BEGIN DOCUMENT PASSAGE

Package 'H2x2Factorial' reference manual

Title:	Sample Size Calculation in Hierarchical 2x2 Factorial Trials
Description:	Implements the sample size methods for hierarchical 2x2 factorial trials under two choices of effect estimands and a series of hypothesis tests proposed in "Sample size calculation in hierarchical 2x2 factorial trials with unequal cluster sizes" (under review), and provides the table and plot generators for the sample size estimations.
Authors:	Zizhong Tian [aut, cre], Denise Esserman [aut], Guangyu Tong [aut], Fan Li [aut]
Maintainer:	Zizhong Tian <[email protected]>
License:	LGPL (>= 2.1)
Version:	2.0.0
Built:	2025-03-06 03:02:03 UTC
Source:	https://github.com/billytian/h2x2factorial

H2x2Factorial Sample Size and Power Calculation

Description

The function calc.H2x2Factorial estimates the required number of clusters or the achieved power level under different types of hypothesis tests of either the controlled (main) effect (by default) or the natural (marginal) effect of the two treatments in a hierarchical 2x2 factorial trial with unequal cluster sizes and a continuous outcome. Two types of treatment effect estimands, five types of hypothesis tests as well as their corresponding finite-sample considerations could be chosen for the predictions. Users may input an optional cluster number through the n.input argument. When this number is provided, the function will calculate the power under a chosen hypothesis test as well as a finite-sample correction if specified, and the function will ignore the potential input for the power parameter; When the number of clusters is not provided, the function will calculate the required number of clusters based on a given power threshold, which is set to 0.8 by default.

END DOCUMENT PASSAGE
BEGIN DATA SECTION

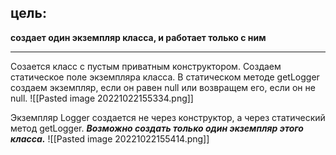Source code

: ## цель:

**создает один экземпляр класса, и работает только с ним**

___

Созается класс с пустым приватным конструктором. 
Создаем статическое поле экземпляра класса.
В статическом методе getLogger создаем экземпляр, если он равен null или возвращем его, если он не null.
![[Pasted image 20221022155334.png]]


Экземпляр Logger создается не через конструктор, а через статический метод getLogger.
***Возможно создать только один экземпляр этого класса.***
![[Pasted image 20221022155414.png]]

END DATA SECTION

WHAT TO WORK ON
a) Quote the H2x2Factorial manual word for word, from "Package 'H2x2Factorial' reference" down to "sample size estimations.".
b) Lay out the records as a Markdown table with columns n and Line, covering everything from the line containing "Созается класс с" down to the end of the records and leaving out blank lines.
The records have no connection to the text.

ANSWERS IN ORDER
a)
Package 'H2x2Factorial' reference manual

Title:	Sample Size Calculation in Hierarchical 2x2 Factorial Trials
Description:	Implements the sample size methods for hierarchical 2x2 factorial trials under two choices of effect estimands and a series of hypothesis tests proposed in "Sample size calculation in hierarchical 2x2 factorial trials with unequal cluster sizes" (under review), and provides the table and plot generators for the sample size estimations.

b)
| n | Line |
|---|---|
| 1 | Созается класс с пустым приватным конструктором.  |
| 2 | Создаем статическое поле экземпляра класса. |
| 3 | В статическом методе getLogger создаем экземпляр, если он равен null или возвращем его, если он не null. |
| 4 | ![[Pasted image 20221022155334.png]] |
| 5 | Экземпляр Logger создается не через конструктор, а через статический метод getLogger. |
| 6 | ***Возможно создать только один экземпляр этого класса.*** |
| 7 | ![[Pasted image 20221022155414.png]] |